» EXTRACT PROVIDED:
Open MPI logo

Open MPI User's Mailing List Archives

  |   Home   |   Support   |   FAQ   |   all Open MPI User's mailing list

Subject: Re: [OMPI users] SIGTERM propagation across MPI processes
From: Júlio Hoffimann (julio.hoffimann_at_[hidden])
Date: 2012-03-25 13:28:20


I wrote the version in a previous P.S. statement: MPI 1.4.3 from Ubuntu
11.10 repositories. :-)

Thanks for the clarifications!

2012/3/25 Ralph Castain <rhc_at_[hidden]>

>
> On Mar 25, 2012, at 10:57 AM, Júlio Hoffimann wrote:
>
> I forgot to mention, i tried to set the odls_base_sigkill_timeout as you
> told, even 5s was not sufficient for the root execute it's task, and most
> important, the kill was instantaneous, there is no 5s hang. My erroneous
> conclusion: SIGKILL was being sent instead of SIGTERM.
>
>
> Which version are you using? Could be a bug in there - I can take a look.
>
>
> About the man page, at least for me, the word "kill" is not clear. The
> SIGTERM+SIGKILL keywords would be unambiguous.
>
>
> I'll clarify it - thanks!
>
>
> Regards,
> Júlio.
>
> 2012/3/25 Ralph Castain <rhc_at_[hidden]>
>
>>
>> On Mar 25, 2012, at 7:19 AM, Júlio Hoffimann wrote:
>>
>> Dear Ralph,
>>
>> Thank you for your prompt reply. I confirmed what you just said by
>> reading the mpirun man page at the sections *Signal Propagation* and *Process
>> Termination / Signal Handling*.
>>
>> "During the run of an MPI application, if any rank dies
>> abnormally (either exiting before invoking MPI_FINALIZE, or dying as the
>> result of a signal), mpirun will print out an error message and kill the
>> rest of the MPI application."
>>
>> If i understood correctly, the SIGKILL signal is sent to every process on
>> a premature death.
>>
>>
>> Each process receives a SIGTERM, and then a SIGKILL if it doesn't exit
>> within a specified time frame. I told you how to adjust that time period in
>> the prior message.
>>
>> In my point of view, i consider this a bug. If OpenMPI allows handling
>> signals such as SIGTERM, the other processes in the communicator should
>> also have the opportunity to die prettily. Perhaps i'm missing something?
>>
>>
>> Yes, you are - you do get a SIGTERM first, but you are required to exit
>> in a timely fashion. You are not allowed to continue running. This is
>> required in order to ensure proper cleanup of the job, per the MPI standard.
>>
>>
>> Supposing the described behaviour in the last paragraph, i think would be
>> great to explicitly mention the SIGKILL in the man page, or even better,
>> fix the implementation to send SIGTERM instead, making possible for the
>> user cleanup all processes before exit.
>>
>>
>> We already do, as described above.

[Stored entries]
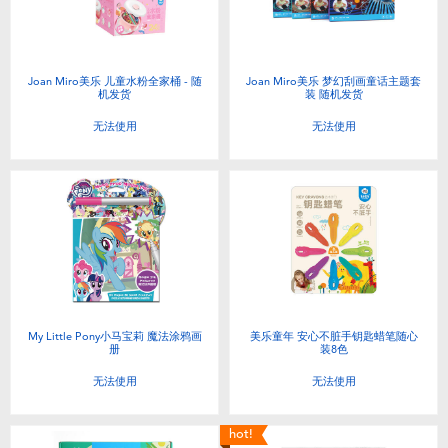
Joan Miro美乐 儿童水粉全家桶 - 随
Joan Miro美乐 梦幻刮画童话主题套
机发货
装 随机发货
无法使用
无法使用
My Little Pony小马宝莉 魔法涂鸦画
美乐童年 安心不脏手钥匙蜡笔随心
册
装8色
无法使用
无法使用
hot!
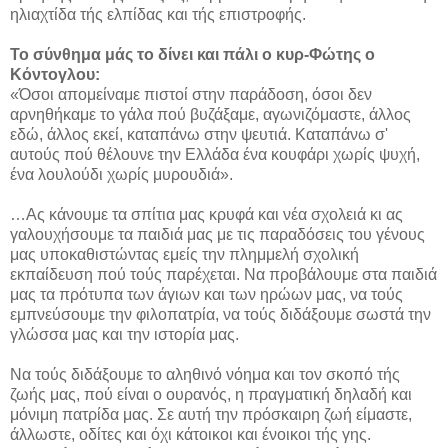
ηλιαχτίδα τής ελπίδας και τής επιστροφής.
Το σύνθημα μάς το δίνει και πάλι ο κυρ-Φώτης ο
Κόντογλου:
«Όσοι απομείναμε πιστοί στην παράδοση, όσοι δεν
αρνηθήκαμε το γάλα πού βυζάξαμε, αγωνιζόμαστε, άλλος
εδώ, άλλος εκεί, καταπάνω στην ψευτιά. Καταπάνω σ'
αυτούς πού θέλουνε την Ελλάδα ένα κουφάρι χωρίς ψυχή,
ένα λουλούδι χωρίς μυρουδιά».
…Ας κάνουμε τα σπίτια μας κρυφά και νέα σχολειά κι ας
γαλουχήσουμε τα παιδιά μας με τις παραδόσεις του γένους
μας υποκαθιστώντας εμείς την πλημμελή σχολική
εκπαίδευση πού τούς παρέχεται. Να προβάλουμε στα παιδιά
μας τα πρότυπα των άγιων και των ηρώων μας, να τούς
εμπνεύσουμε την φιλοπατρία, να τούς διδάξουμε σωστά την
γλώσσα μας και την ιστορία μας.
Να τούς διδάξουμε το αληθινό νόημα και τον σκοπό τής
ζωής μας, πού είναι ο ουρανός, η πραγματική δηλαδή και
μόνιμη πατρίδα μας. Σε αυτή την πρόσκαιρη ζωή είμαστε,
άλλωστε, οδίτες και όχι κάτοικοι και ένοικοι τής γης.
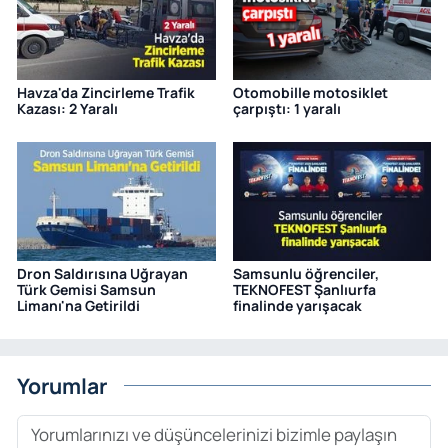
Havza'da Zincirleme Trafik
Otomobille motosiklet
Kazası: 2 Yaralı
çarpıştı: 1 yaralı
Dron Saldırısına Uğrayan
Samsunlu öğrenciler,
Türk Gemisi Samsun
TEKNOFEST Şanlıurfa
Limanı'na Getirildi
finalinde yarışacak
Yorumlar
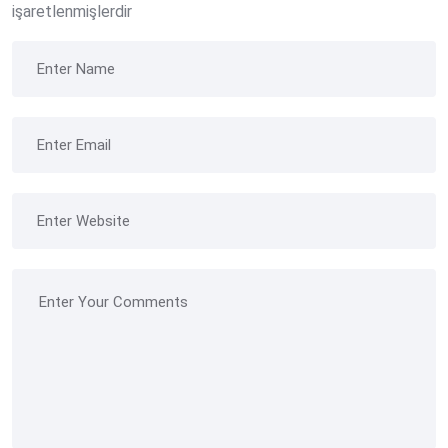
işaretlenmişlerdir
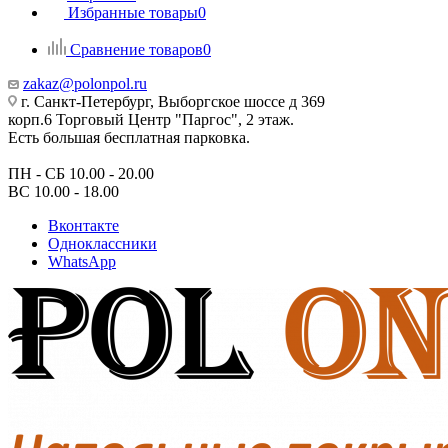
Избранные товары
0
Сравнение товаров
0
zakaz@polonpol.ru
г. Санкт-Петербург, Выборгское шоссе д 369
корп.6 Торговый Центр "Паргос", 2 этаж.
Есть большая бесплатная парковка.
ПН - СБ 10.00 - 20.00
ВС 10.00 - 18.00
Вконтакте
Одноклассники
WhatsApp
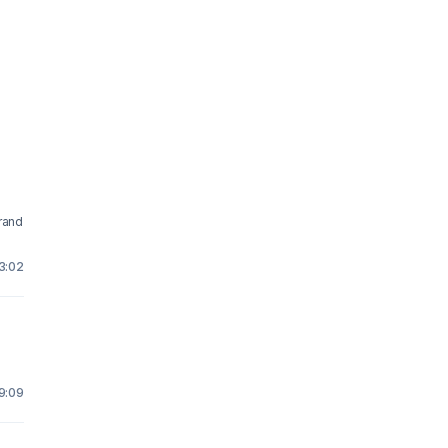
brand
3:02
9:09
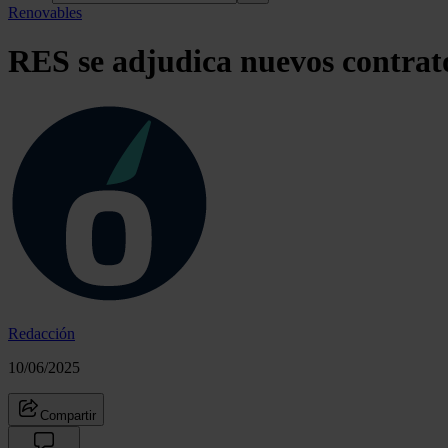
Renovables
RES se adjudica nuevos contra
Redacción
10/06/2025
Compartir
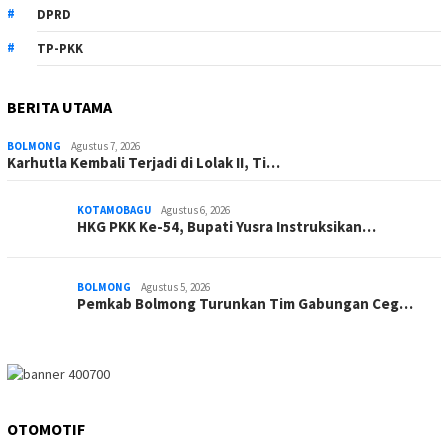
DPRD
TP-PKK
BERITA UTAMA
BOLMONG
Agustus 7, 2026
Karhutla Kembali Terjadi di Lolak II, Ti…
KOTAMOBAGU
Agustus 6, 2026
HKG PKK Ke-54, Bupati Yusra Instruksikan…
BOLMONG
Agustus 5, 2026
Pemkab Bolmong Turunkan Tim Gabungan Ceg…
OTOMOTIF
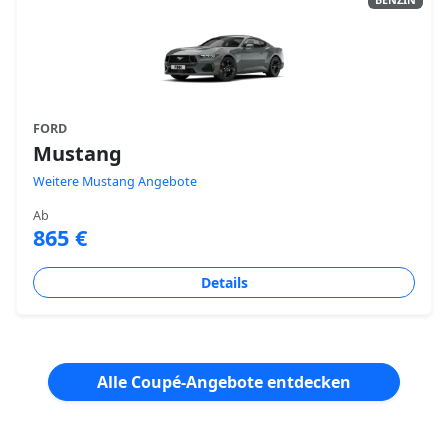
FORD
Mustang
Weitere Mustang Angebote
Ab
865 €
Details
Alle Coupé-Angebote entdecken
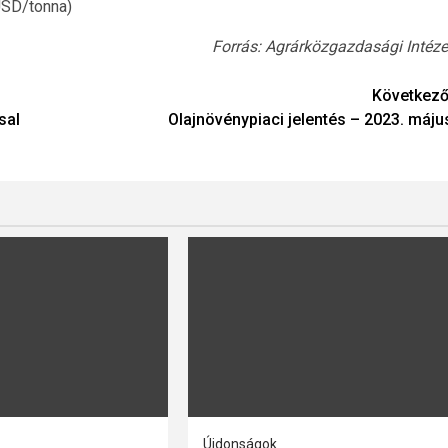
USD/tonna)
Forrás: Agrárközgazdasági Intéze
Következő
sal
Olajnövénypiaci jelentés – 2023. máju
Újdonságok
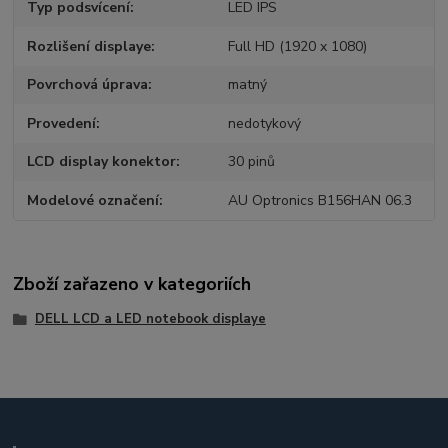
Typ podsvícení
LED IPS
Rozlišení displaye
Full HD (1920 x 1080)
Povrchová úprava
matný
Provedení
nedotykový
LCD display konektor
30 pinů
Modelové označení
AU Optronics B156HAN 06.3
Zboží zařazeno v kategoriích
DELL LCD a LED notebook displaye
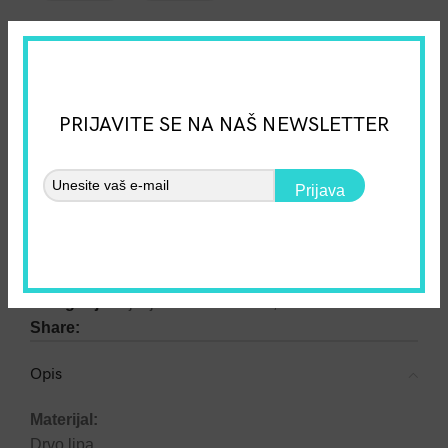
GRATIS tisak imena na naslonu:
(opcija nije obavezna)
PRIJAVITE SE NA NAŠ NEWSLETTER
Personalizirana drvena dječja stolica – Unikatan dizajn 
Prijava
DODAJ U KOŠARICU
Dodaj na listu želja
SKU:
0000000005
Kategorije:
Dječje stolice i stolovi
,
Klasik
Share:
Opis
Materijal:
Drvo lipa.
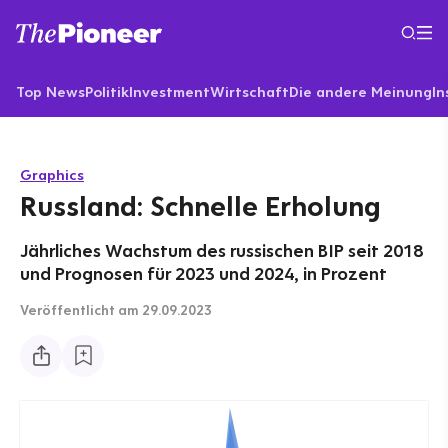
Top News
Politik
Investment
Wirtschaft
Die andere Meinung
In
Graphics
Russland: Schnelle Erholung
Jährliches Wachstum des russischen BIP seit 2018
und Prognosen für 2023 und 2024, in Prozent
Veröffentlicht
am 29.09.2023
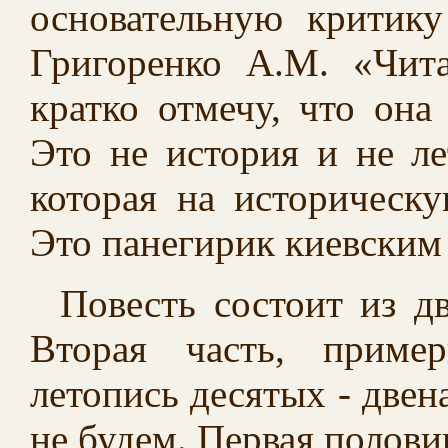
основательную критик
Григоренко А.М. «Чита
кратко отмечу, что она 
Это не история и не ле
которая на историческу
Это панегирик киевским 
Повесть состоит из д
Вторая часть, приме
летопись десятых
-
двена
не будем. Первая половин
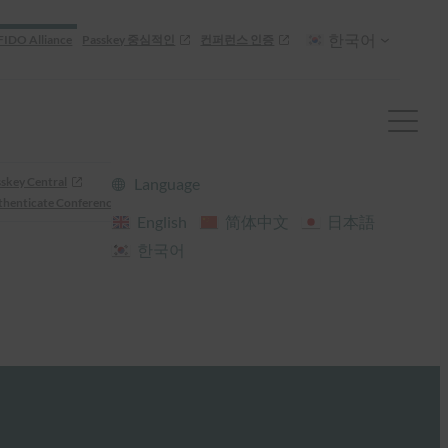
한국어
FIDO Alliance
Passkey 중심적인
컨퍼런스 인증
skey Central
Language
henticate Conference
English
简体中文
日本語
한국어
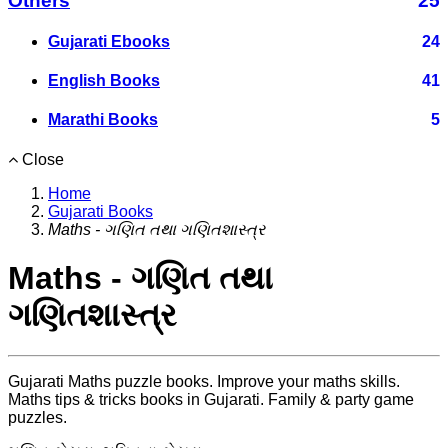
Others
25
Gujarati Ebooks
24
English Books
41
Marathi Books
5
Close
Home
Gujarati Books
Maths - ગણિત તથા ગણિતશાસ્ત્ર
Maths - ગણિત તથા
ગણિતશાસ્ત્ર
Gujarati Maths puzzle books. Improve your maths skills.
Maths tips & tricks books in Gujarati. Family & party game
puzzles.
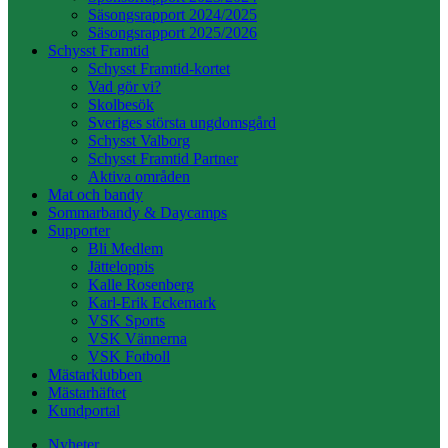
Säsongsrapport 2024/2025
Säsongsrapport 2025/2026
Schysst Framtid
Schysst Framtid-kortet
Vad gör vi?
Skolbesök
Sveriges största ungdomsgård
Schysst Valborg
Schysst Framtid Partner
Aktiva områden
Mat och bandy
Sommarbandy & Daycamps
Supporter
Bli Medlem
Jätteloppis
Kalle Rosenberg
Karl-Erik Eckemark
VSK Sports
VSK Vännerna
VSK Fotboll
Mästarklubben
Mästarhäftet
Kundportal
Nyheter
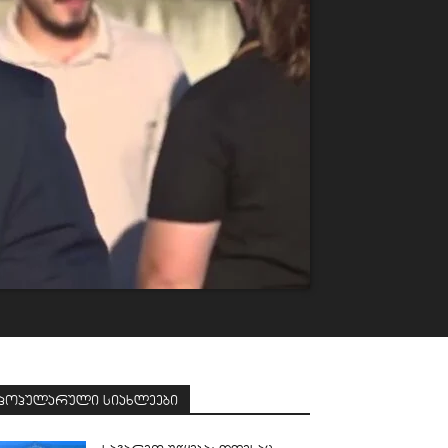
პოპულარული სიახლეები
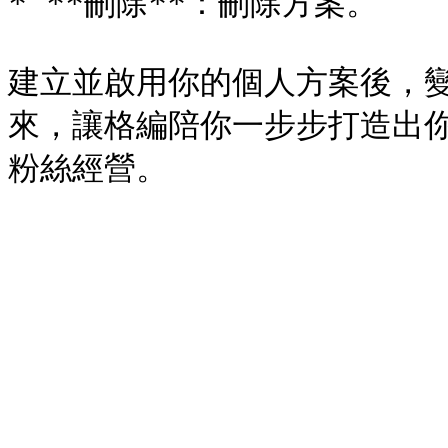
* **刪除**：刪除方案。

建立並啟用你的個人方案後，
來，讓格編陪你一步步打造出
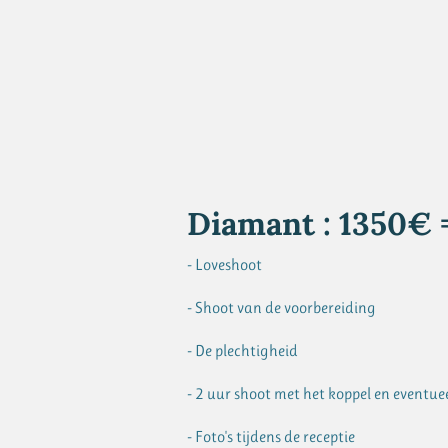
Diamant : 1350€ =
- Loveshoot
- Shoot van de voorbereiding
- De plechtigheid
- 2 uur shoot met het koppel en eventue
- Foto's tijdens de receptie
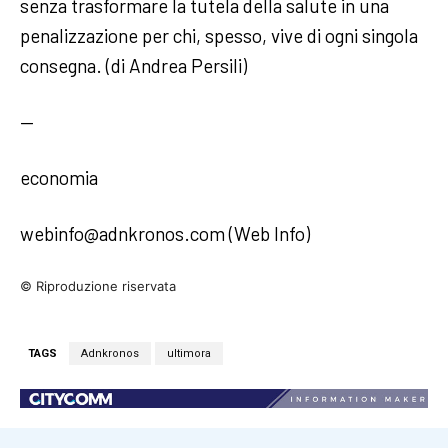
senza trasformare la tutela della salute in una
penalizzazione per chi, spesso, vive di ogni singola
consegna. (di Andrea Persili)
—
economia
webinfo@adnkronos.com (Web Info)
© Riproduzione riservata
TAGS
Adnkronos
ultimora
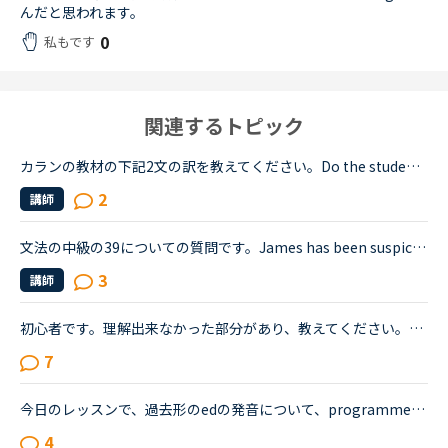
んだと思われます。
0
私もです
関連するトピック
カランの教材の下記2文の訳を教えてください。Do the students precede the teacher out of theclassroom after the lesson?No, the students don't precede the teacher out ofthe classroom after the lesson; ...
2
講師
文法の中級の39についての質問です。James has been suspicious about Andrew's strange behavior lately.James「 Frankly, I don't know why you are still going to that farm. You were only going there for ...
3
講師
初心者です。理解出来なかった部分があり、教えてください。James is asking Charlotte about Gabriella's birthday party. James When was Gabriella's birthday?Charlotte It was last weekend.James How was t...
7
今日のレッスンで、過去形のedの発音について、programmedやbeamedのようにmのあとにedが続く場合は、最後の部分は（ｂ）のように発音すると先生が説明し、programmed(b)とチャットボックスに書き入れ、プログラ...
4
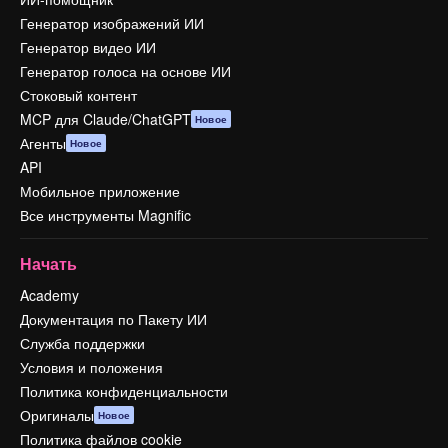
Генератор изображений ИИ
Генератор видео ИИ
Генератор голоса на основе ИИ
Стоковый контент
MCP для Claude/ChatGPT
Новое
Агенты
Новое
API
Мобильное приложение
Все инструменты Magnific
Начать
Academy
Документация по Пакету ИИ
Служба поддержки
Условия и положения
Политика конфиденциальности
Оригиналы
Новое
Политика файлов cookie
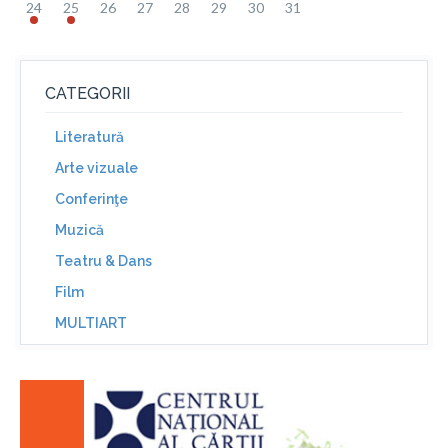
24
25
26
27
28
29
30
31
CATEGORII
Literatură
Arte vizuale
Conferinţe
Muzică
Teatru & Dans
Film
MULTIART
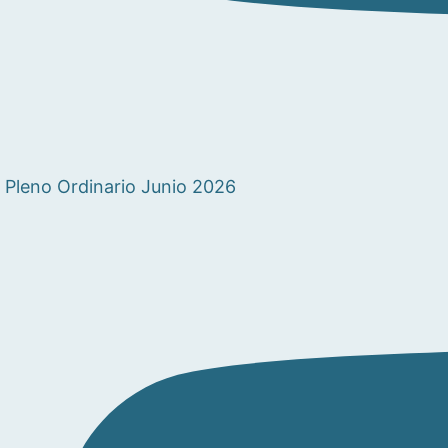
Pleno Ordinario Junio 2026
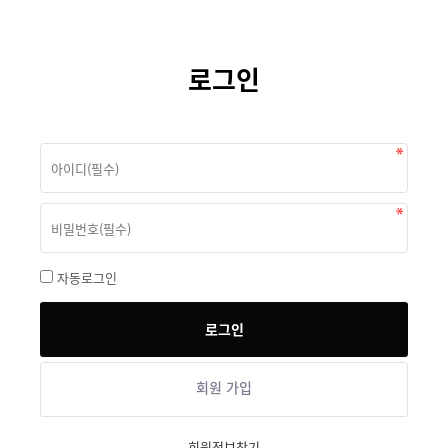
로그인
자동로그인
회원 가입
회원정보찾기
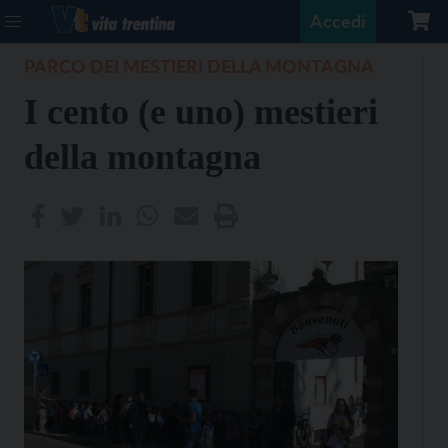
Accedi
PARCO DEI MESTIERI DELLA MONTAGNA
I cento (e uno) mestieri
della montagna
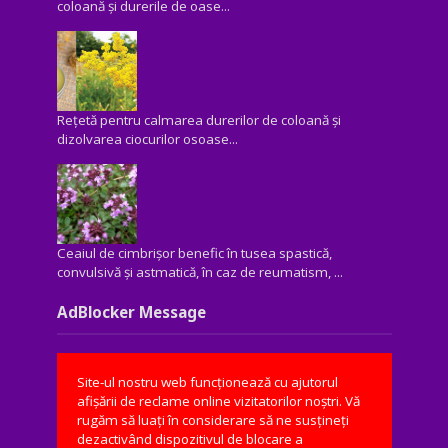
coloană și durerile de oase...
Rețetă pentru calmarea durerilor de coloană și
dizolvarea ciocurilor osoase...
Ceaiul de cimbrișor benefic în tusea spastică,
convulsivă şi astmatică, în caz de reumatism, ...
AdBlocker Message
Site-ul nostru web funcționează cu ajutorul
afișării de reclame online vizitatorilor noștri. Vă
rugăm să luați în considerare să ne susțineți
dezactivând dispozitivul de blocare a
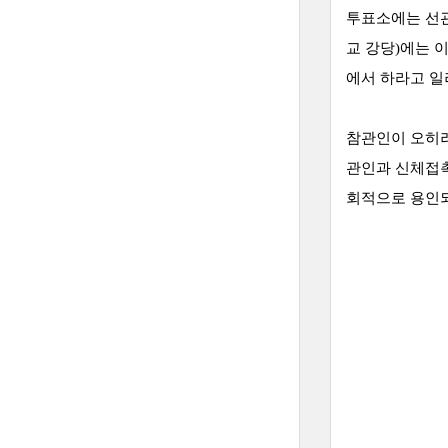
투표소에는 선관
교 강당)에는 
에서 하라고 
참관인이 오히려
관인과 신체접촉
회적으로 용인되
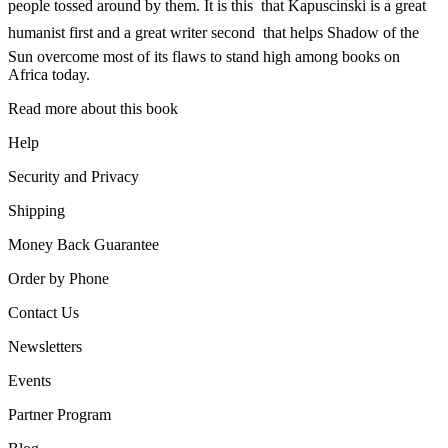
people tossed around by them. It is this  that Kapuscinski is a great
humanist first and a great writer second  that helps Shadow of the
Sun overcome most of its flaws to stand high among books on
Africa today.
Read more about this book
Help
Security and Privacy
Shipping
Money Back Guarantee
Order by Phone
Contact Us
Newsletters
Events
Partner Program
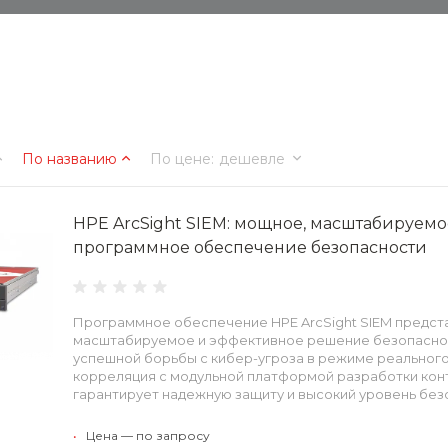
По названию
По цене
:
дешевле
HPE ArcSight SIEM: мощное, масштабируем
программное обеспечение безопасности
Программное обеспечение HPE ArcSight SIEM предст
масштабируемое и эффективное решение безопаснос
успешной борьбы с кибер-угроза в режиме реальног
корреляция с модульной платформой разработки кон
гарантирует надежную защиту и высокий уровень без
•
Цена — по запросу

» WRITTEN TASK 1:
In the SIGTERM propagation thread, which version and source does Júlio say he is using?
» WRITTEN TASK 2:
Please write what comes next in the SIGTERM propagation thread, picking up after its last line.

» WRITTEN ANSWER 1:
MPI 1.4.3 from the Ubuntu 11.10 repositories.

» WRITTEN ANSWER 2:
>>
>>
>> I solved my particular problem by adding another flag *
>> unexpected_error_on_slave*:
>>
>> volatile sig_atomic_t unexpected_error_occurred = 0;int unexpected_error_on_slave = 0;enum tag { work_tag, die_tag }
>> void my_handler( int sig ){
>> unexpected_error_occurred = 1;}
>> //// somewhere in the code...//
>> signal(SIGTERM, my_handler);
>> if (root process) {
>>
>> // do stuff
>>
>> world.recv(mpi::any_source, die_tag, unexpected_error_on_slave);
>> if ( unexpected_error_occurred || unexpected_error_on_slave ) {
>>
>> // save something
>>
>> world.abort(SIGABRT);
>> }}else { // slave process
>>
>> // do different stuff
>>
>> if ( unexpected_error_occurred ) {
>>
>> // just communicate the problem to the root
>> world.send(root,die_tag,1);
>> signal(SIGTERM,SIG_DFL);
>> while(true)
>> ; // wait, master will take care of this
>> }
>> world.send(root,die_tag,0); // everything is fine}
>> signal(SIGTERM, SIG_DFL); // reassign default handler
>> // continues the code...
>>
>>
>> Note the slave must hang for the store operation get executed at the
>> root, otherwise we back for the previous scenario. It's theoretically
>> unnecessary send MPI messages to accomplish the desired cleanup, and in
>> more complex applications this can turn into a nightmare. As we know,
>> asynchronous events are insane to debug.
>>
>> Best regards,
>> Júlio.
>>
>> P.S.: MPI 1.4.3 from Ubuntu 11.10 repositories.
>>
>> 2012/3/23 Ralph Castain <rhc_at_[hidden]>
>>
>>> Well, yes and no. When a process abnormally terminates, OMPI will kill
>>> the job - this is done by first hitting each process with a SIGTERM,
>>> followed shortly thereafter by a SIGKILL. So you do have a short time on
>>> each process to attempt to cleanup.
>>>
>>> My guess is that your signal handler actually is getting called, but we
>>> then kill the process before you can detect that it was called.
>>>
>>> You might try adjusting the time between sigterm and sigkill using
>>> the odls_base_sigkill_timeout MCA param:
>>>
>>> mpirun -mca odls_base_sigkill_timeout N
>>>
>>> should cause it to wait for N seconds before issuing the sigkill. Not
>>> sure if that will help or not - it used to work for me, but I haven't tried
>>> it for awhile. What versions of OMPI are you using?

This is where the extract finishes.